Several years ago, after I fell asleep during the day — an occurrence as rare as a solar eclipse — and woke up confused, I asked my husband what time it was. “Saat chande?” I said in Farsi, a language of which he only understands a few words. He was baffled. Flustered, I repeated, “Saat chande?” In that confused moment between sleep and wakefulness, I resorted to the language that makes me feel safe, the one that has literally etched patterns in my brain.

My parents are both from an area in western Iran. People from that region of Lorestan Province speak a dialect. Some words and phrases are different from the equivalent in Farsi, at times funnier, sharper, tangier. I enjoy these words and associate them with laughter and the smell of tea, with summers at my grandmother’s house.

Because I left Iran before I was 10, I forget that not all Iranians know those words.
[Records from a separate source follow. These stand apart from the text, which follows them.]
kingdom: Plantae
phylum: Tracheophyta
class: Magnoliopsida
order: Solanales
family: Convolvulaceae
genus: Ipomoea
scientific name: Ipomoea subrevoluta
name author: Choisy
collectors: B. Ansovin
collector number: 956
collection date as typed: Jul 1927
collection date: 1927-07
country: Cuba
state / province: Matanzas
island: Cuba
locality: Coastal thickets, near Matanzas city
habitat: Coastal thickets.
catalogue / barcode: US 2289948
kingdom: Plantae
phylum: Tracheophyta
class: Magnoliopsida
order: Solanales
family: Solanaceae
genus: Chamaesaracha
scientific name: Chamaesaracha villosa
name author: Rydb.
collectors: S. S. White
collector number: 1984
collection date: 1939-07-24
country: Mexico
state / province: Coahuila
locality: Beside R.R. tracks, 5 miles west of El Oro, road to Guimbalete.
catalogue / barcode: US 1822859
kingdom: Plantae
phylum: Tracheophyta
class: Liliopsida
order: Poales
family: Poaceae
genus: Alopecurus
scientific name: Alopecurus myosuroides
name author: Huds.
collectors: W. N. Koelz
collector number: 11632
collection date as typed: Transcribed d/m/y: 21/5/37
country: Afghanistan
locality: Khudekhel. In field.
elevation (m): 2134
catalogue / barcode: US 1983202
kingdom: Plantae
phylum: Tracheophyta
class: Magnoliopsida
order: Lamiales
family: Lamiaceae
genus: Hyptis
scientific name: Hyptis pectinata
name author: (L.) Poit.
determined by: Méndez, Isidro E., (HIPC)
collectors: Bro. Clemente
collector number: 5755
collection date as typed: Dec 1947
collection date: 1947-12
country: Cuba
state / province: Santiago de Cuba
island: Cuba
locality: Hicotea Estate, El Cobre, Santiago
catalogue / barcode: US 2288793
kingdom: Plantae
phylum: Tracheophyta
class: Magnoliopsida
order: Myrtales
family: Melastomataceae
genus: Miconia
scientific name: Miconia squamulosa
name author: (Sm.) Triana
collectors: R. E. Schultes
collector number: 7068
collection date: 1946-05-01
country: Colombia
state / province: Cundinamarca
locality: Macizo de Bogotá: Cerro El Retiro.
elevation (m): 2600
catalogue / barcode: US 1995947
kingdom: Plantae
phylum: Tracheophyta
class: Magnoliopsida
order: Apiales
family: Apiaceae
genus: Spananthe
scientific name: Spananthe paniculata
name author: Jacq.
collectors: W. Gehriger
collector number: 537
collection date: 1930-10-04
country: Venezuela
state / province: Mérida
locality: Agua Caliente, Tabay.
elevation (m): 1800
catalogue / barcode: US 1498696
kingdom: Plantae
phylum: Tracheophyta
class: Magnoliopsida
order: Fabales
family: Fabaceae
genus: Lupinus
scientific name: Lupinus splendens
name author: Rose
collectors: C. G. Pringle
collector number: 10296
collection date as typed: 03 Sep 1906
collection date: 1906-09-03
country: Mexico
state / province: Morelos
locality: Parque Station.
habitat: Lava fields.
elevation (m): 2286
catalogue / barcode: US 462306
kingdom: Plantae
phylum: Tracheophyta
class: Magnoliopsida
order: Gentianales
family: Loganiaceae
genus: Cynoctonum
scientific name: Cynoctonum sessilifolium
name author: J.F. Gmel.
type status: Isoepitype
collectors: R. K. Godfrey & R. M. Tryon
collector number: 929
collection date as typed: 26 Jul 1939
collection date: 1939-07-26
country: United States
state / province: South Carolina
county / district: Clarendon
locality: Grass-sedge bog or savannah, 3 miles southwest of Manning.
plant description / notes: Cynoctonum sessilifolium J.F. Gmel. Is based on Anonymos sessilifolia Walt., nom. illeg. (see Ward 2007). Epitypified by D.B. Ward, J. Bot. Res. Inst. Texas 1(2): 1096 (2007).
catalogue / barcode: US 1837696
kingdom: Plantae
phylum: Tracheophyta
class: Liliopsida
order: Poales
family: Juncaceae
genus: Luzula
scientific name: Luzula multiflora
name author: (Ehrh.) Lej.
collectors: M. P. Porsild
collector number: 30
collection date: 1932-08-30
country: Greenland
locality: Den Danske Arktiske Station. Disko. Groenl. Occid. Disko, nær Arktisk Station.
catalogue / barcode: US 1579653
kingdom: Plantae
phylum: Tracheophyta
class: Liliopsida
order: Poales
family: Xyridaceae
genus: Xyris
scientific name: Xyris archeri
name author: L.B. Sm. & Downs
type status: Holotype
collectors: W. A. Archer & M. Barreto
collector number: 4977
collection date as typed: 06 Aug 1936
At times, I use them with Iranian friends here in New York. I’ve said the word “gamelas” to signify a lazy or incompetent person — but I can’t translate it. It’s more than just lazy; it’s a feeling, really, weighed by cultural context. I start laughing because it’s a funny word. But my friends look at me with inquisitive eyes, waiting for a translation of what to me is our mother tongue. But it’s not. It’s my mother tongue, concentric circles of English, Farsi and a Borujerdi dialect of Luri (in which I’m not even close to fluent) that center in to some unique amalgamation of all those things, the language of my family, population five. Now four. A language that will go extinct.

That’s the thing with languages. Though we can give each a name, no two people really speak the same one. But in a quest to feel understood, we hold on to what we presume is a common one like a life raft in a sea of expressions, often orphaning old words and sayings to make room for new ones. And as the old float farther out, they become as unfamiliar and foreign to us as Tehran is to me now. They are our “ghorbooni,” the victims of the sacrifice, what we give up in order to be recognized, to expand. As if I had to give up Farsi to gain all this English.

But though the words might disappear, or occupy a smaller parcel of our minds, they continue to lurk in our unconscious brain, and the feelings, well, “gamelas,” will always make me laugh, even if I don’t quite remember why.